___ TEXT ___

I meant an unpolarized beam of photons, in any case, an unpolarized EM wave.
 
OK
A "beam of photons" is best described as a wave until you are dealing with the actual interaction between the wave and a charge system (e.g. an atom), at which time there will or will not be absorption of one photon's worth of energy and momentum. The interaction can only be in energy steps of one quantum. By "unpolarised beam" you must mean the result of a random set of emissions at the source - in the form of Photons, if you like - as in the emission from an ionised gas. These photons then have to lose their individual identity as the wave travels from A to B until a photon reacts (or not) with your receiving atom. Whether or not there is an interaction will be a statistical thing.
In your implied model, if an atom had to wait for a 'whole photon' of precisely the right 'orientation' before it could interact then only an infinitessimal proportion of photons could be absorbed - rather than the 1/√2 of the total that would occur in practice.
 
Thanks for replying!

___ INFORMATION PROVIDED ___

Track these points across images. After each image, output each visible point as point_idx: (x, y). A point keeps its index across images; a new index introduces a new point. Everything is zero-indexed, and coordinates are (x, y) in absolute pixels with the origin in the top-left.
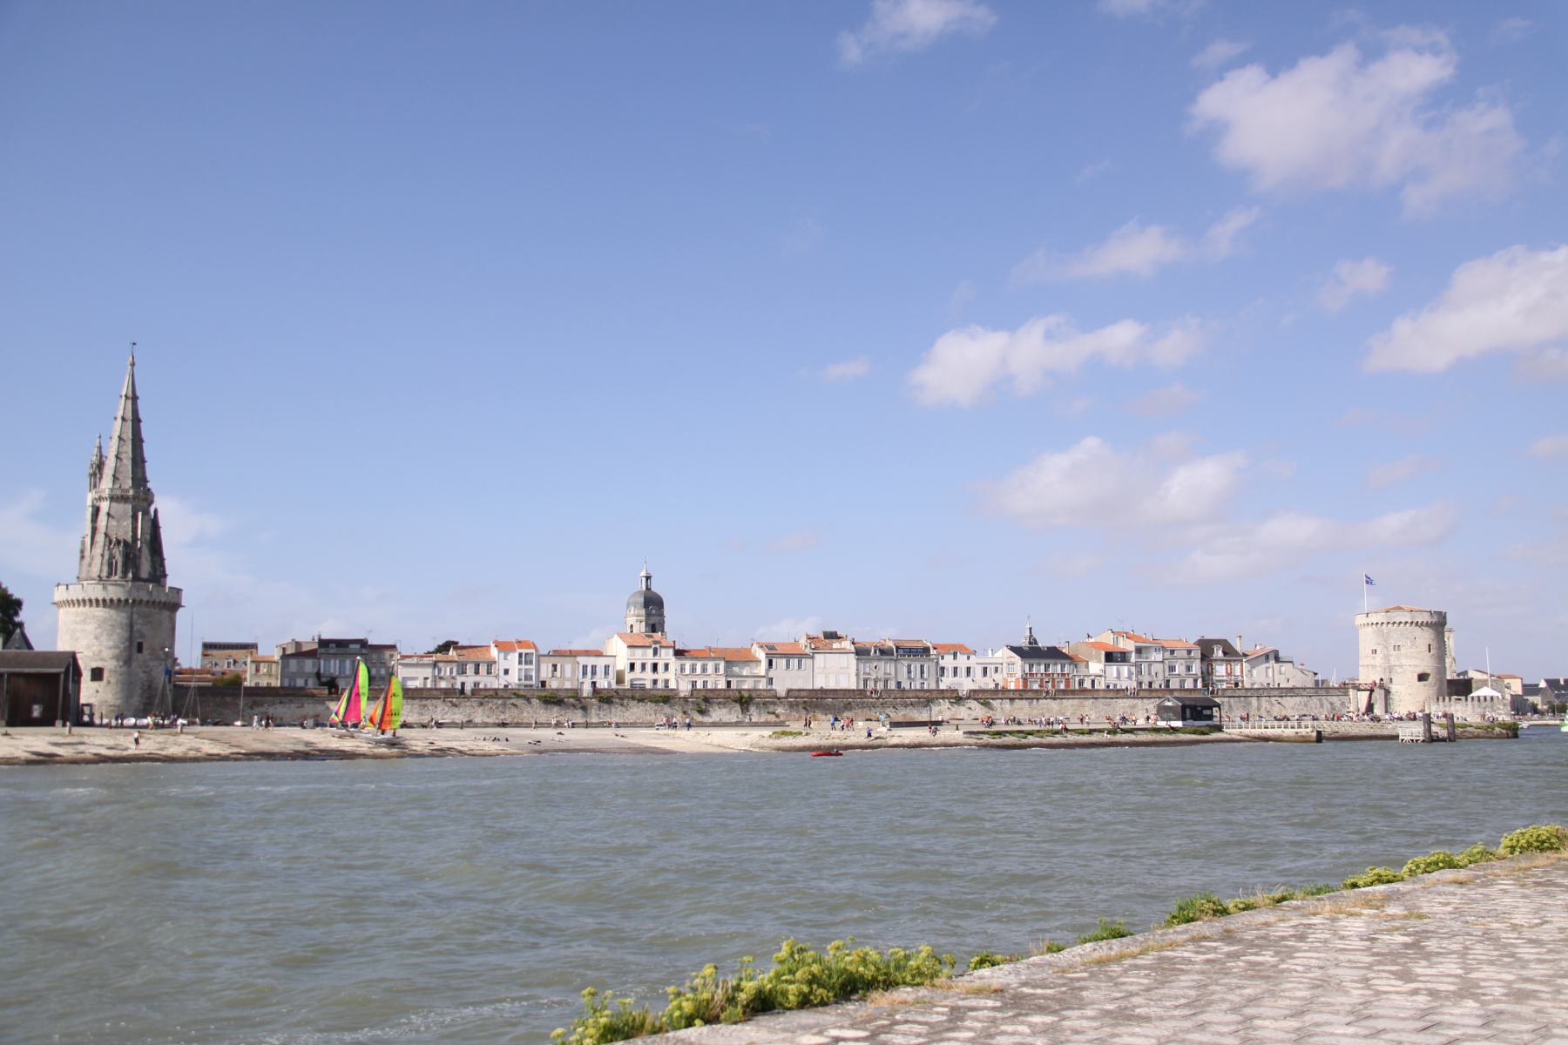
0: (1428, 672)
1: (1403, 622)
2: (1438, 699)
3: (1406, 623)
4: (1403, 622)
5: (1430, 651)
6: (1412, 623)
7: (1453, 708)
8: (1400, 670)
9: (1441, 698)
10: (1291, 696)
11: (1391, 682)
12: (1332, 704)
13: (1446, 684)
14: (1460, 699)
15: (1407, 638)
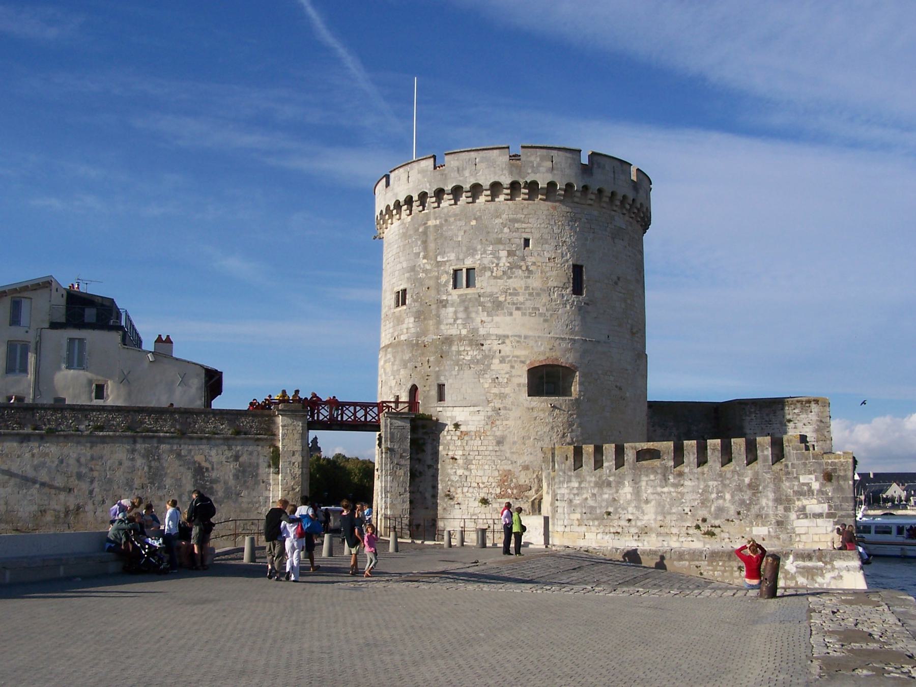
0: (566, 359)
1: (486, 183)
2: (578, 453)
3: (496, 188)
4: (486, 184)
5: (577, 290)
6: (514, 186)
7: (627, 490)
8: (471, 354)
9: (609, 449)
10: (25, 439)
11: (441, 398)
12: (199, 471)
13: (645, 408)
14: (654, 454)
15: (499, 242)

___

WRITTEN EXERCISE 1: According to the text, in what energy steps can the interaction between the wave and a charge system take place?
WRITTEN EXERCISE 2: Reproduce the text word for word, starting at "In your implied" and ending at "occur in practice.".

FULL ANSWER 1: Only in energy steps of one quantum.

FULL ANSWER 2:
In your implied model, if an atom had to wait for a 'whole photon' of precisely the right 'orientation' before it could interact then only an infinitessimal proportion of photons could be absorbed - rather than the 1/√2 of the total that would occur in practice.